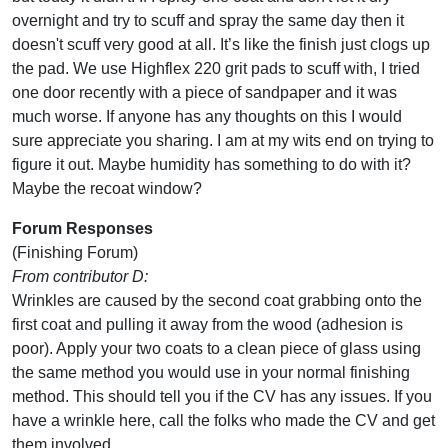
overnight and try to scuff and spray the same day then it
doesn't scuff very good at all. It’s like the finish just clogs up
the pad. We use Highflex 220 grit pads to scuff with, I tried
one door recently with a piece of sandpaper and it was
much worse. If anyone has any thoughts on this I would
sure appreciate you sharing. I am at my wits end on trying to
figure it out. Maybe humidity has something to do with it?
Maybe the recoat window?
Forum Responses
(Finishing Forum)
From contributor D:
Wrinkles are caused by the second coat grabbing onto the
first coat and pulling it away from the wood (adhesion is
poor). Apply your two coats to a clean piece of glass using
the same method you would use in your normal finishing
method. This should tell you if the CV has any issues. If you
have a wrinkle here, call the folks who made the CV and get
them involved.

####

INSTRUCTION:
Would you copy out all the data exactly, without the images?

WRITTEN REPLY:
overnight and try to scuff and spray the same day then it
doesn't scuff very good at all. It’s like the finish just clogs up
the pad. We use Highflex 220 grit pads to scuff with, I tried
one door recently with a piece of sandpaper and it was
much worse. If anyone has any thoughts on this I would
sure appreciate you sharing. I am at my wits end on trying to
figure it out. Maybe humidity has something to do with it?
Maybe the recoat window?
Forum Responses
(Finishing Forum)
From contributor D:
Wrinkles are caused by the second coat grabbing onto the
first coat and pulling it away from the wood (adhesion is
poor). Apply your two coats to a clean piece of glass using
the same method you would use in your normal finishing
method. This should tell you if the CV has any issues. If you
have a wrinkle here, call the folks who made the CV and get
them involved.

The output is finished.